NIRD and service platform downtime on Thursday 22nd of August.

Update:

  • 2019-08-26 12:45: NIRD project areas are mounted on Fram login nodes.
  • 2019-08-25 14:15:Service Platform is up now, you can login now to NIRD and access your files.
    NIRD project areas will be reconnected to Fram tomorrow.
  • 2019-08-23 18:42: Vendor started a forced health check on the system which is taking more time then expected. We will re-open access to NIRD and Service Platform as soon as checks and rebuilds are finished.
  • 2019-08-23 08:05: Storage vendor has finished the hardware replacements and installation of new firmware on the storage system.
    We are currently monitoring the storage system together with the vendor.

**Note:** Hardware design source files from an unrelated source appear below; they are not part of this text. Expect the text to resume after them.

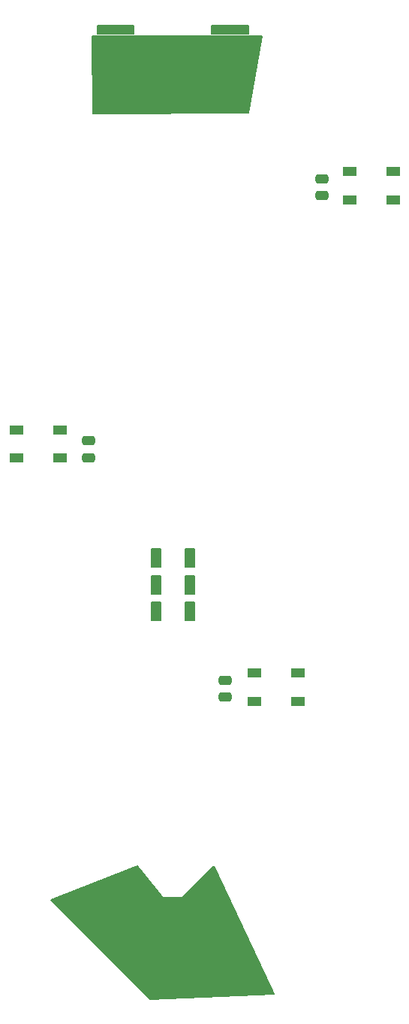
<source format=gbs>
%TF.GenerationSoftware,KiCad,Pcbnew,(6.0.7)*%
%TF.CreationDate,2022-11-21T20:11:54+01:00*%
%TF.ProjectId,Arbolito Tronco 2,4172626f-6c69-4746-9f20-54726f6e636f,rev?*%
%TF.SameCoordinates,Original*%
%TF.FileFunction,Soldermask,Bot*%
%TF.FilePolarity,Negative*%
%FSLAX46Y46*%
G04 Gerber Fmt 4.6, Leading zero omitted, Abs format (unit mm)*
G04 Created by KiCad (PCBNEW (6.0.7)) date 2022-11-21 20:11:54*
%MOMM*%
%LPD*%
G01*
G04 APERTURE LIST*
G04 Aperture macros list*
%AMRoundRect*
4,1,4,-2.0000000000000004,-2.9999999999999996,-4.0000000000000009,-4.9999999999999991,-6.0000000000000009,-6.9999999999999991,-8.0000000000000018,-8.9999999999999982,-2.0000000000000004,-2.9999999999999996,0*
1,1,$1,$2,$3*
1,1,$1,$2,$3*
1,1,$1,$2,$3*
1,1,$1,$2,$3*
20,1,$1,$2,$3,$4,$5,180*
20,1,$1,$2,$3,$4,$5,180*
20,1,$1,$2,$3,$4,$5,180*
20,1,$1,$2,$3,$4,$5,180*%
G04 Aperture macros list end*
%ADD10C,0.15*%
%ADD11R,1.5X1*%
%AMCOMP56*
4,1,3,
0.47499999999999992,-0.25000000000000006,
0.47500000000000003,0.24999999999999994,
-0.47499999999999992,0.25000000000000006,
-0.47500000000000003,-0.24999999999999994,
0*
4,1,19,
0.47499999999999992,-0.50000000000000011,
0.39774575140626306,-0.48776412907378847,
0.32805368692688164,-0.45225424859373692,
0.27274575140626306,-0.39694631307311834,
0.23723587092621157,-0.32725424859373692,
0.22499999999999995,-0.25,
0.23723587092621154,-0.17274575140626319,
0.27274575140626311,-0.10305368692688177,
0.32805368692688164,-0.047745751406263207,
0.39774575140626311,-0.012235870926211666,
0.47499999999999992,-0.000000000000000058168801806562912,
0.552254248593737,-0.012235870926211685,
0.62194631307311821,-0.047745751406263186,
0.67725424859373684,-0.10305368692688177,
0.71276412907378839,-0.17274575140626319,
0.725,-0.25000000000000006,
0.71276412907378839,-0.32725424859373692,
0.67725424859373684,-0.39694631307311828,
0.62194631307311832,-0.45225424859373692,
0.55225424859373673,-0.48776412907378847,
0*
4,1,19,
0.475,-0.000000000000000058168801806562912,
0.39774575140626311,0.012235870926211569,
0.32805368692688169,0.047745751406263096,
0.27274575140626311,0.10305368692688169,
0.23723587092621162,0.17274575140626311,
0.225,0.24999999999999994,
0.2372358709262116,0.32725424859373681,
0.27274575140626317,0.39694631307311817,
0.32805368692688169,0.45225424859373681,
0.39774575140626317,0.48776412907378836,
0.475,0.49999999999999994,
0.55225424859373706,0.48776412907378836,
0.62194631307311821,0.45225424859373681,
0.67725424859373684,0.39694631307311828,
0.71276412907378839,0.32725424859373675,
0.725,0.24999999999999997,
0.71276412907378839,0.17274575140626311,
0.67725424859373684,0.10305368692688169,
0.62194631307311832,0.047745751406263089,
0.55225424859373684,0.01223587092621155,
0*
4,1,19,
-0.475,0.000000000000000058168801806562912,
-0.55225424859373684,0.012235870926211685,
-0.62194631307311821,0.047745751406263214,
-0.67725424859373684,0.1030536869268818,
-0.71276412907378839,0.17274575140626322,
-0.725,0.25000000000000006,
-0.71276412907378839,0.327254248593737,
-0.67725424859373684,0.39694631307311828,
-0.62194631307311832,0.45225424859373692,
-0.55225424859373673,0.48776412907378847,
-0.475,0.50000000000000011,
-0.397745751406263,0.48776412907378847,
-0.32805368692688169,0.45225424859373692,
-0.27274575140626306,0.3969463130731184,
-0.23723587092621157,0.32725424859373692,
-0.22499999999999995,0.25000000000000006,
-0.23723587092621154,0.17274575140626322,
-0.27274575140626311,0.1030536869268818,
-0.32805368692688164,0.047745751406263207,
-0.39774575140626306,0.012235870926211666,
0*
4,1,19,
-0.47500000000000003,-0.49999999999999994,
-0.552254248593737,-0.48776412907378836,
-0.62194631307311821,-0.45225424859373681,
-0.67725424859373684,-0.39694631307311823,
-0.71276412907378839,-0.32725424859373675,
-0.725,-0.24999999999999992,
-0.71276412907378839,-0.17274575140626308,
-0.67725424859373684,-0.10305368692688166,
-0.62194631307311832,-0.047745751406263089,
-0.55225424859373684,-0.01223587092621155,
-0.47500000000000003,0.000000000000000058168801806562925,
-0.39774575140626306,-0.012235870926211569,
-0.32805368692688175,-0.047745751406263068,
-0.27274575140626311,-0.10305368692688166,
-0.23723587092621162,-0.17274575140626308,
-0.225,-0.24999999999999992,
-0.2372358709262116,-0.32725424859373675,
-0.27274575140626317,-0.39694631307311817,
-0.32805368692688169,-0.45225424859373681,
-0.39774575140626311,-0.48776412907378836,
0*
4,1,3,
0.725,-0.25000000000000011,
0.22499999999999995,-0.25,
0.225,0.24999999999999997,
0.725,0.24999999999999989,
0*
4,1,3,
0.47500000000000003,0.49999999999999994,
0.475,-0.000000000000000058168801806562912,
-0.475,0.000000000000000058168801806562912,
-0.47499999999999992,0.50000000000000011,
0*
4,1,3,
-0.725,0.25000000000000011,
-0.22499999999999995,0.25,
-0.225,-0.24999999999999997,
-0.725,-0.24999999999999989,
0*
4,1,3,
-0.47500000000000003,-0.49999999999999994,
-0.475,0.000000000000000058168801806562912,
0.475,-0.000000000000000058168801806562912,
0.47499999999999992,-0.50000000000000011,
0*%
%ADD12COMP56,0.25X-0.475X0.25X-0.475X-0.25X0.475X-0.25X0.475X0.25X0*%
G04 APERTURE END LIST*
D10*
G36*
X0147100000Y0054100000D02*
G01*
X0148100000Y0054100000D01*
X0148100000Y0052100000D01*
X0147100000Y0052100000D01*
X0147100000Y0054100000D01*
G37*
X0147100000Y0054100000D02*
X0148100000Y0054100000D01*
X0148100000Y0052100000D01*
X0147100000Y0052100000D01*
X0147100000Y0054100000D01*
G36*
X0140415401Y0111921063D02*
G01*
X0159518985Y0111919916D01*
X0158018985Y0103219916D01*
X0140520000Y0103130000D01*
X0140415401Y0111921063D01*
G37*
X0140415401Y0111921063D02*
X0159518985Y0111919916D01*
X0158018985Y0103219916D01*
X0140520000Y0103130000D01*
X0140415401Y0111921063D01*
G36*
X0147100000Y0048100000D02*
G01*
X0148100000Y0048100000D01*
X0148100000Y0046100000D01*
X0147100000Y0046100000D01*
X0147100000Y0048100000D01*
G37*
X0147100000Y0048100000D02*
X0148100000Y0048100000D01*
X0148100000Y0046100000D01*
X0147100000Y0046100000D01*
X0147100000Y0048100000D01*
G36*
X0147100000Y0051100000D02*
G01*
X0148100000Y0051100000D01*
X0148100000Y0049100000D01*
X0147100000Y0049100000D01*
X0147100000Y0051100000D01*
G37*
X0147100000Y0051100000D02*
X0148100000Y0051100000D01*
X0148100000Y0049100000D01*
X0147100000Y0049100000D01*
X0147100000Y0051100000D01*
G36*
X0150900000Y0051100000D02*
G01*
X0151900000Y0051100000D01*
X0151900000Y0049100000D01*
X0150900000Y0049100000D01*
X0150900000Y0051100000D01*
G37*
X0150900000Y0051100000D02*
X0151900000Y0051100000D01*
X0151900000Y0049100000D01*
X0150900000Y0049100000D01*
X0150900000Y0051100000D01*
G36*
X0153900000Y0113100000D02*
G01*
X0158000000Y0113100000D01*
X0158000000Y0112100000D01*
X0153900000Y0112100000D01*
X0153900000Y0113100000D01*
G37*
X0153900000Y0113100000D02*
X0158000000Y0113100000D01*
X0158000000Y0112100000D01*
X0153900000Y0112100000D01*
X0153900000Y0113100000D01*
G36*
X0150900000Y0048100000D02*
G01*
X0151900000Y0048100000D01*
X0151900000Y0046100000D01*
X0150900000Y0046100000D01*
X0150900000Y0048100000D01*
G37*
X0150900000Y0048100000D02*
X0151900000Y0048100000D01*
X0151900000Y0046100000D01*
X0150900000Y0046100000D01*
X0150900000Y0048100000D01*
G36*
X0135750000Y0014600000D02*
G01*
X0145500000Y0018400000D01*
X0148350000Y0014850000D01*
X0150600000Y0014850000D01*
X0154100000Y0018450000D01*
X0160900000Y0004000000D01*
X0146900000Y0003450000D01*
X0135750000Y0014600000D01*
G37*
X0135750000Y0014600000D02*
X0145500000Y0018400000D01*
X0148350000Y0014850000D01*
X0150600000Y0014850000D01*
X0154100000Y0018450000D01*
X0160900000Y0004000000D01*
X0146900000Y0003450000D01*
X0135750000Y0014600000D01*
G36*
X0150900000Y0054100000D02*
G01*
X0151900000Y0054100000D01*
X0151900000Y0052100000D01*
X0150900000Y0052100000D01*
X0150900000Y0054100000D01*
G37*
X0150900000Y0054100000D02*
X0151900000Y0054100000D01*
X0151900000Y0052100000D01*
X0150900000Y0052100000D01*
X0150900000Y0054100000D01*
G36*
X0141000000Y0113100000D02*
G01*
X0145100000Y0113100000D01*
X0145100000Y0112100000D01*
X0141000000Y0112100000D01*
X0141000000Y0113100000D01*
G37*
X0141000000Y0113100000D02*
X0145100000Y0113100000D01*
X0145100000Y0112100000D01*
X0141000000Y0112100000D01*
X0141000000Y0113100000D01*
D11*
%TO.C,U3*%
X0131850000Y0064350000D03*
X0131850000Y0067550000D03*
X0136750000Y0067550000D03*
X0136750000Y0064350000D03*
%TD*%
D12*
%TO.C,C13*%
X0166300000Y0093900000D03*
X0166300000Y0095800000D03*
%TD*%
D11*
%TO.C,U6*%
X0158700000Y0036950000D03*
X0158700000Y0040150000D03*
X0163600000Y0040150000D03*
X0163600000Y0036950000D03*
%TD*%
%TO.C,U2*%
X0169450000Y0093400000D03*
X0169450000Y0096600000D03*
X0174350000Y0096600000D03*
X0174350000Y0093400000D03*
%TD*%
D12*
%TO.C,C15*%
X0155400000Y0037450000D03*
X0155400000Y0039350000D03*
%TD*%
%TO.C,C11*%
X0139950000Y0064400000D03*
X0139950000Y0066300000D03*
%TD*%
M02*
</source>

Dear NIRD and Service Platform users,

We have a planned downtime on the 22nd of August, to replace some defective hardware. Systems will be taken offline starting from 08:00AM.

Engineer from storage vendor will assist us from the very first hour.

We expect the maintenance to finish in one and a half day.

NIRD projects will still be accessible during the maintenance

from login-trd.nird.sigma2.no but in read-only mode.

Will keep you updated here.

Sorry for the short notice.

Metacenter Operations

NIRD and Service Platform downtime – 26.06.2019

  • 2019-07-02 08:00: All Service Platform services resumed. It might be that some of the services are not properly working and need to be restarted after the maintenance. If you experience any problem with your service, please do not hesitate to contact us asap.
  • 2019-06-27 19:58: NIRD filesystems are mounted back to Fram.
  • 2019-06-27 19:46: NIRD login nodes are started back now, you may login and access your files stored on NIRD.
    Remaining Service Platform services will be started tomorrow morning.
  • 2019-06-27 09:54: We are starting back and testing the file system now.
  • 2019-06-26 22:08: All hardware replacements are done now and the storage system is monitored for any signs of instability. Starting back of the filesystem is planned for tomorrow morning. We will keep you updated.
  • 2019-06-26 14:05: Vendor is meticulously checking each NIRD storage component and decided to replace main controller chassis.
    In the mean time we are applying firmware updates on the Service Platform to improve stability and security.
  • 2019-06-26 08:15: Maintenance has started.

Dear NIRD and Service Platform User,

We have a planned downtime on the 26th of June, Wednesday next week, to replace some defective hardware. Systems will taken offline starting from 08:00AM.

Engineer from storage vendor will assist us from the very first hour.

We expect the maintenance to finish in one day.
Will keep you updated here.

Metacenter Operations

Missing mounts for Project NS2345K on NIRD

Missing mounts for Project NS2345K on NIRD
The NFS server which is exporting /tos-project1/NS2345K/FRAM to NIRD/FRAM has crashed yesterday around 16:00. We have recovered the NFS server and /tos-project1/NS2345K/FRAM is re-exported agian. We are currently working on mounting the filesystem in login containers and meanwhile investigating the cause. We are sorry for the inconveniences caused.